___ Passage shown

I have a data frame with a column called ‘full_name’ that presents two teams, for example: • ‘Man U to win Liverpool to win’ • ‘Liverpool to win Man U to win’ • ‘Chelsea to win Arsenal to win’ And so on…
I would like to be able to differentiate the teams into North and South, so that if ‘Man U to win Liverpool to win’ or ‘Liverpool to win Man U to win’ are presented, then this is coded as ‘North’, whereas if ‘Chelsea to win Arsenal to win’ is presented, this is coded as ‘South’, and so on.
levels(raw_data$full_name)[levels(raw_data$full_name)== "Man U to win Liverpool to win"] <- 'North'
levels(raw_data$full_name)[levels(raw_data$full_name)== "Liverpool to win Man U to win"] <- 'North'
levels(raw_data$full_name)[levels(raw_data$full_name)== "Chelsea to win Arsenal to win"] <- 'South'
The code above does not produce any error, however the dataframe remains unchanged, and there is not producing the desired output. Is a way to do this?
CodePudding user response:
Here is an alternative approach:
library(dplyr)
library(stringr)
north <- c("Liverpool|Man")
south <- c("Chelsea|Arsenal")
df %>%
mutate(region = case_when(str_detect(full_name, north) ~ "North",
str_detect(full_name, south) ~ "South",
TRUE ~ NA_character_))

______
___ Rows

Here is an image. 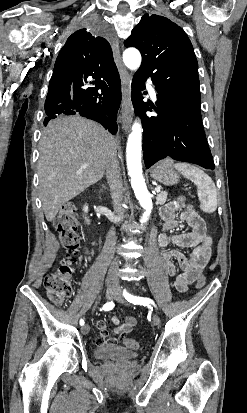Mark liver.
Returning <instances> with one entry per match:
<instances>
[{
	"mask_svg": "<svg viewBox=\"0 0 247 413\" xmlns=\"http://www.w3.org/2000/svg\"><path fill=\"white\" fill-rule=\"evenodd\" d=\"M114 136L79 114L59 116L42 130L38 160L39 196L47 221L62 204L105 174Z\"/></svg>",
	"mask_w": 247,
	"mask_h": 413,
	"instance_id": "6515ba94",
	"label": "liver"
}]
</instances>
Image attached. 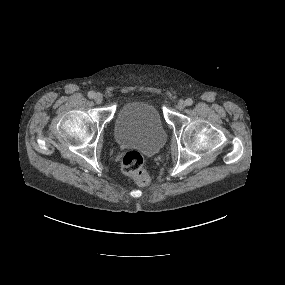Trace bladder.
I'll return each mask as SVG.
<instances>
[{"instance_id": "bladder-1", "label": "bladder", "mask_w": 285, "mask_h": 285, "mask_svg": "<svg viewBox=\"0 0 285 285\" xmlns=\"http://www.w3.org/2000/svg\"><path fill=\"white\" fill-rule=\"evenodd\" d=\"M115 139L121 146H135L148 154L159 151L166 132L154 105L144 101L124 104L116 117Z\"/></svg>"}]
</instances>
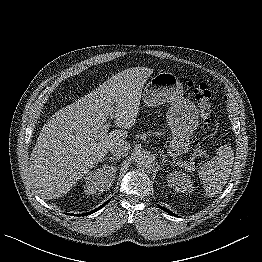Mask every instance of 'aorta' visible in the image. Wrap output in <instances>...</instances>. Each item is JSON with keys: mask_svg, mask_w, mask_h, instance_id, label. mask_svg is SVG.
Here are the masks:
<instances>
[{"mask_svg": "<svg viewBox=\"0 0 262 262\" xmlns=\"http://www.w3.org/2000/svg\"><path fill=\"white\" fill-rule=\"evenodd\" d=\"M137 167L141 170H148L152 167L149 156L145 153H139L136 159Z\"/></svg>", "mask_w": 262, "mask_h": 262, "instance_id": "obj_1", "label": "aorta"}]
</instances>
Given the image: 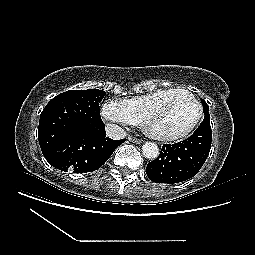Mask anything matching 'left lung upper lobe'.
<instances>
[{"instance_id": "left-lung-upper-lobe-1", "label": "left lung upper lobe", "mask_w": 255, "mask_h": 255, "mask_svg": "<svg viewBox=\"0 0 255 255\" xmlns=\"http://www.w3.org/2000/svg\"><path fill=\"white\" fill-rule=\"evenodd\" d=\"M202 105H203V109H204V115L205 113H209V106L207 105V103L201 99Z\"/></svg>"}]
</instances>
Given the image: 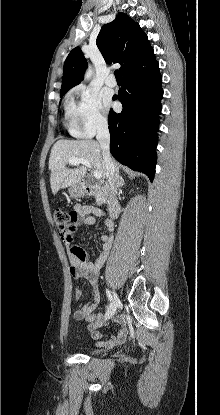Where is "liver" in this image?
Returning a JSON list of instances; mask_svg holds the SVG:
<instances>
[{"label": "liver", "mask_w": 220, "mask_h": 415, "mask_svg": "<svg viewBox=\"0 0 220 415\" xmlns=\"http://www.w3.org/2000/svg\"><path fill=\"white\" fill-rule=\"evenodd\" d=\"M70 158H82L89 161L92 167L101 173L102 179L106 178L102 149L97 141L91 139L59 140L53 145L49 158L50 185L53 194L61 188L80 183L86 174L87 168L83 164H77L73 169L67 168ZM113 163L116 171H119L120 165L115 161Z\"/></svg>", "instance_id": "1"}]
</instances>
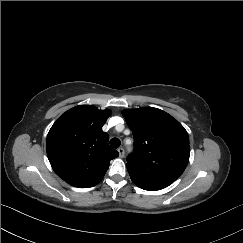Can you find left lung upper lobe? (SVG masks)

______

» Work to complete
A - Copy the part of the R thread on coding teams as North or South that opens with the words containing "library(stringr)" and closes with "TRUE ~ NA_character_))", and swap "region" for "area" wherever it occurs.
B - Resume the R thread on coding teams as North or South, picking up after its final line.

» Results of the exercise
A -
library(stringr)
north <- c("Liverpool|Man")
south <- c("Chelsea|Arsenal")
df %>%
mutate(area = case_when(str_detect(full_name, north) ~ "North",
str_detect(full_name, south) ~ "South",
TRUE ~ NA_character_))

B -
full_name region
1 Liverpool to win Man U to win North
2 Chelsea to win Arsenal to win South
3 Man U to win Liverpool to win North
4 Chelsea to win Arsenal to win South
5 Liverpool to win Man U to win North
CodePudding user response:
Here an example with a tidyverse approach that might help you
library(dplyr)
north <- c("Man U to win Liverpool to win","Liverpool to win Man U to win")
south <- c("Chelsea to win Arsenal to win")
df <-
data.frame(full_name = sample(c(north,south),size = 5,replace = TRUE))
df %>%
mutate(region = case_when(
full_name %in% north ~ "North",
full_name %in% south ~ "South"
))
full_name region
1 Chelsea to win Arsenal to win South
2 Man U to win Liverpool to win North
3 Chelsea to win Arsenal to win South
4 Man U to win Liverpool to win North
5 Man U to win Liverpool to win North
CodePudding user response:
In base R, your code will work as intended if you remove the levels()
calls. You can call factor()
after replacing values if you want the column to be a factor.
# example data
raw_data <- data.frame(full_name = c(
"Man U to win Liverpool to win",
"Liverpool to win Man U to win",
"Chelsea to win Arsenal to win"
))
raw_data$full_name[raw_data$full_name == "Man U to win Liverpool to win"] <- "North"
raw_data$full_name[raw_data$full_name == "Liverpool to win Man U to win"] <- "North"
raw_data$full_name[raw_data$full_name == "Chelsea to win Arsenal to win"] <- "South"
raw_data$full_name <- factor(raw_data$full_name)
Alternatively, you can use a named vector as a lookup table:
lookup <- c(
"Man U to win Liverpool to win" = "North",
"Liverpool to win Man U to win" = "North",
"Chelsea to win Arsenal to win" = "South"
)
raw_data$full_name <- factor(lookup[raw_data$full_name])
Result from either approach:
#> raw_data
full_name
1 North
2 North
3 South
#> levels(raw_data$full_name)
[1] "North" "South"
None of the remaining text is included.